(Extracted data)
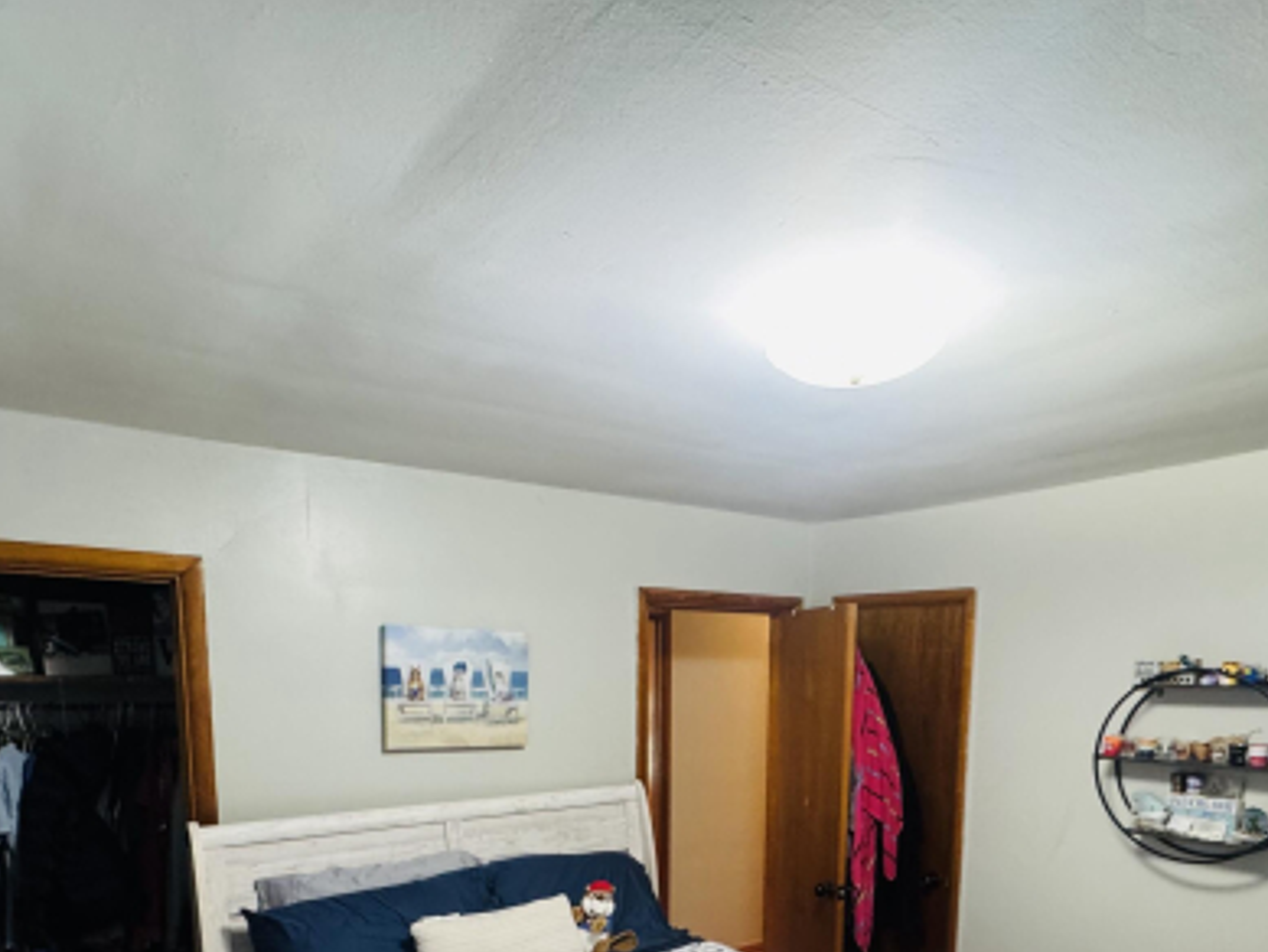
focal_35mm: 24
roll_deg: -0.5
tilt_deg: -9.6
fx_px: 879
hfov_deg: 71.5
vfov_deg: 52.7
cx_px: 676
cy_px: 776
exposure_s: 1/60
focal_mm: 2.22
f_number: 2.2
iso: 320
(End Extracted data)
(Extracted data)
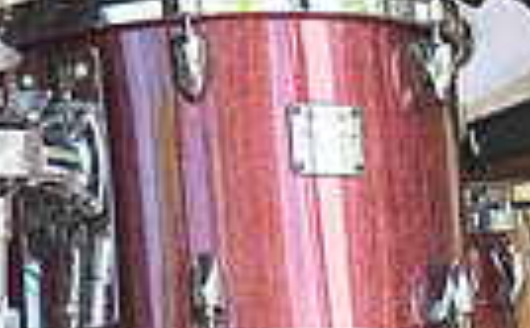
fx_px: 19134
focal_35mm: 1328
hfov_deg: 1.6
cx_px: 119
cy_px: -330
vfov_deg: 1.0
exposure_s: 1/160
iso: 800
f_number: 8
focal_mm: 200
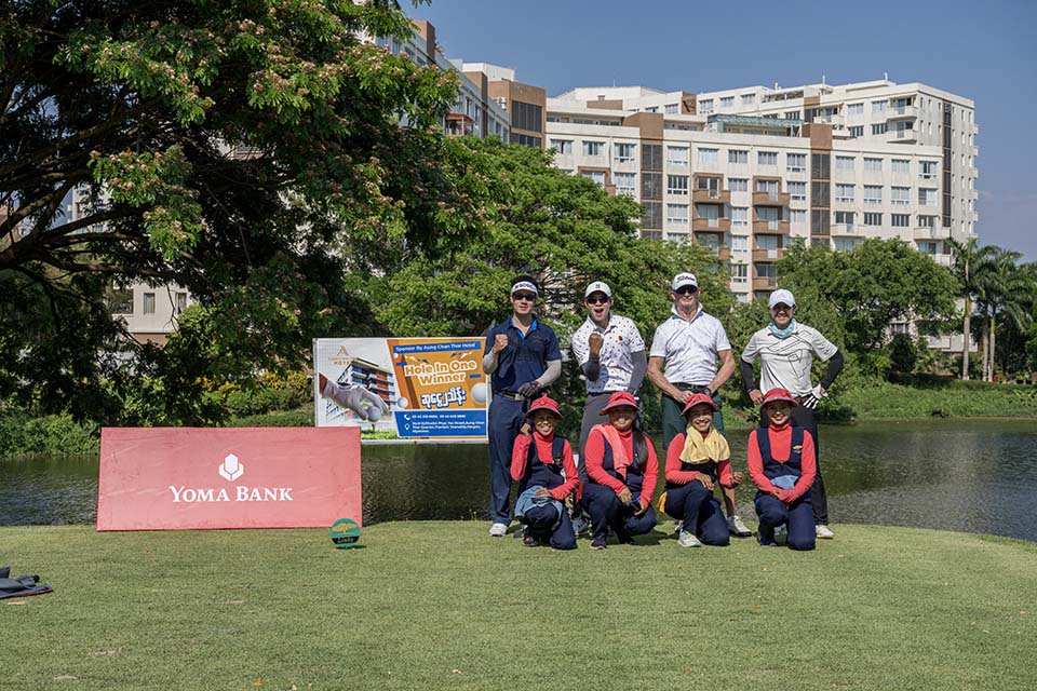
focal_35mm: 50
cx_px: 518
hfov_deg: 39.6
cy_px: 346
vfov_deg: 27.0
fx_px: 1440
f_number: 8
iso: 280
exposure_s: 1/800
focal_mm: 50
(End Extracted data)
(Extracted data)
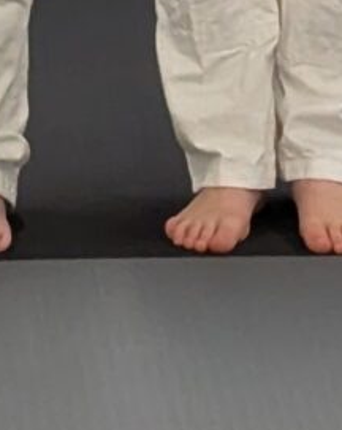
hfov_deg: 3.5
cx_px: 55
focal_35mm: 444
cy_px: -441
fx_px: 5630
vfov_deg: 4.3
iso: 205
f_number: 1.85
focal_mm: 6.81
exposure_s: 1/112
(End Extracted data)
**Exercise**
The line above containing "hfov_deg: 3.5", the line containing "exposure_s: 1/112", and every line between them are to be transcribed exactly; no other line is wanted.

**Completed task**
hfov_deg: 3.5
cx_px: 55
focal_35mm: 444
cy_px: -441
fx_px: 5630
vfov_deg: 4.3
iso: 205
f_number: 1.85
focal_mm: 6.81
exposure_s: 1/112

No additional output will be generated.